April 29 (Bloomberg) -- Mexico’s currency strengthened and benchmark peso bonds rose to a record as speculation mounted that global central bank stimulus will encourage foreign investment in the country’s higher-yielding assets.
The peso climbed 0.1 percent to 12.1283 per U.S. dollar at 10:13 a.m. in Mexico City. It has strengthened 6 percent this year, the best performance among the most-traded Latin American currencies tracked by Bloomberg.
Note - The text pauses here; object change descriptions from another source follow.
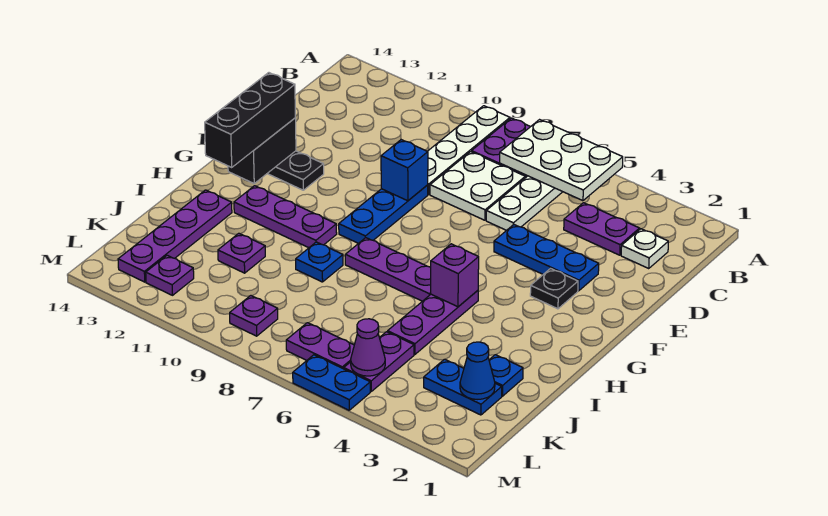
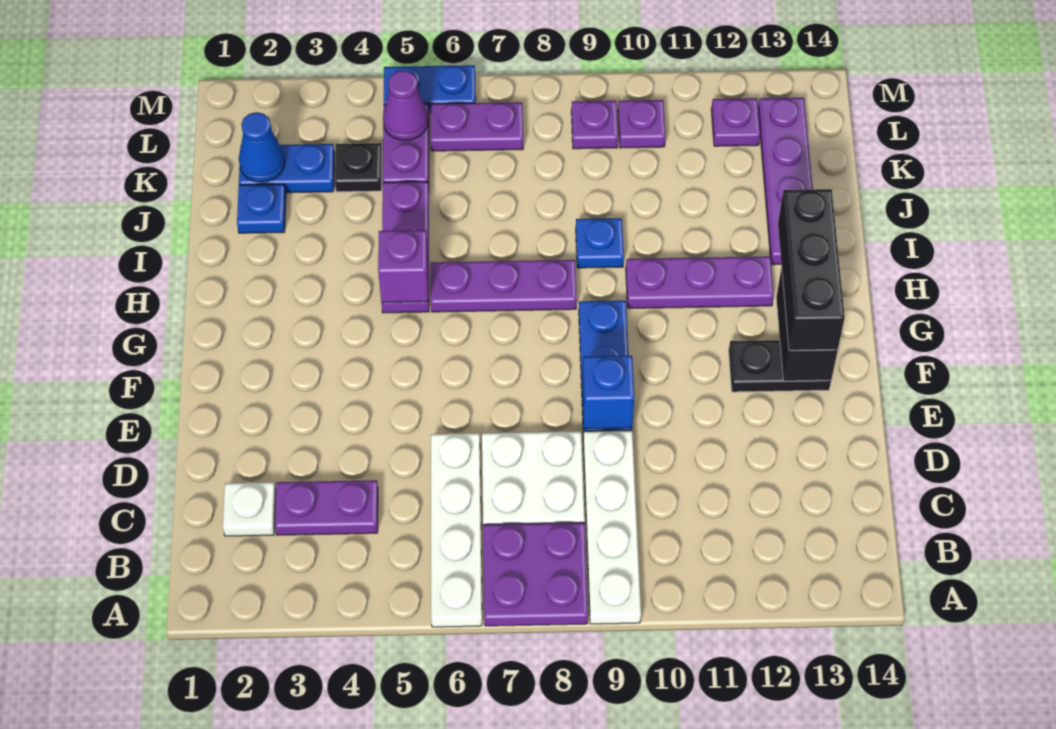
white 2x3 plate [500,120,623,201] -> none
blue 1x3 plate [494,225,599,291] -> none
black 1x1 plate [530,269,578,309] -> black 1x1 plate moved to [335,143,382,192]
purple 1x1 plate [218,233,265,273] -> purple 1x1 plate moved to [618,100,665,148]

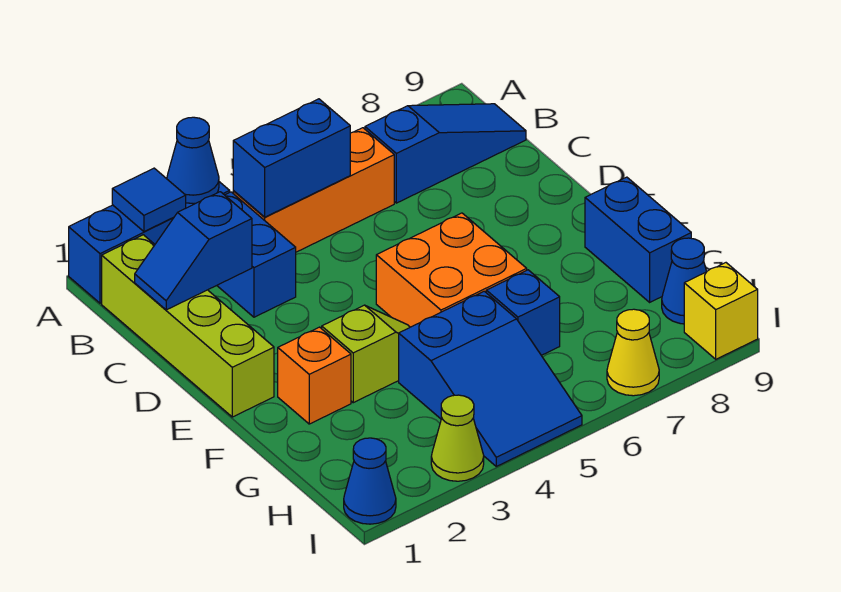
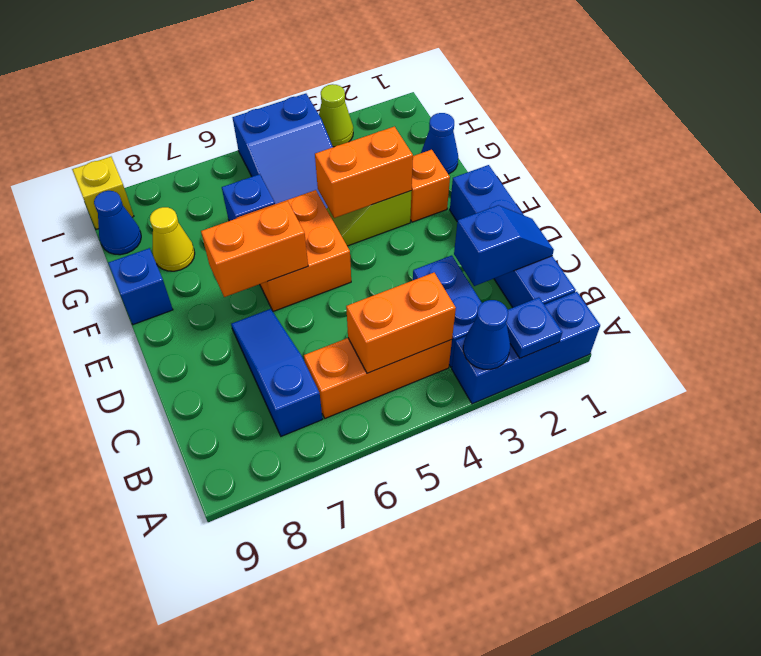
blue 1x1 tile [112,168,186,232] -> blue 1x1 plate [506,297,562,358]
lime 1x4 brick [102,235,274,417] -> blue 1x4 brick [450,165,576,307]
blue 1x2 brick [233,99,350,217] -> orange 1x2 brick [346,273,456,373]
blue 1x3 slope [365,104,526,203] -> blue 1x3 slope turned to [231,309,322,436]
none -> orange 1x2 brick [201,201,308,297]
none -> orange 1x2 brick [315,127,413,218]
blue 1x2 brick [585,177,691,302] -> blue 1x1 brick [108,248,173,325]
blue 2x3 slope [399,291,582,466] -> blue 2x3 slope turned to [233,94,333,209]
blue 1x1 cone [344,438,396,524] -> blue 1x1 cone moved to [421,113,458,174]
yellow 1x1 cone [607,309,659,396] -> yellow 1x1 cone moved to [150,207,195,271]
European Central Bank policy makers may cut interest rates this week, according to the majority of economists surveyed by Bloomberg. The Federal Reserve will consider renewing its commitment to bond buying at a two-day meeting starting tomorrow. Bank of Japan Governor Haruhiko Kuroda announced this month a doubling of monthly bond purchases, helping the peso surge 20 percent against Japan’s yen in 2013.
The peso and its peers “are appreciating this morning on market optimism generated by the continuation of global monetary stimulus in an environment of low inflation risks and a deceleration in growth,” Juan Carlos Alderete, a strategist at Grupo Financiero Banorte SAB, said in an e-mailed research report today.
Yields on peso bonds due in 2024 fell two basis points, or 0.02 percentage point, to 4.52 percent today, according to data compiled by Bloomberg. The price rose 0.21 centavo to 149.53 centavos per peso, a record high on a closing basis.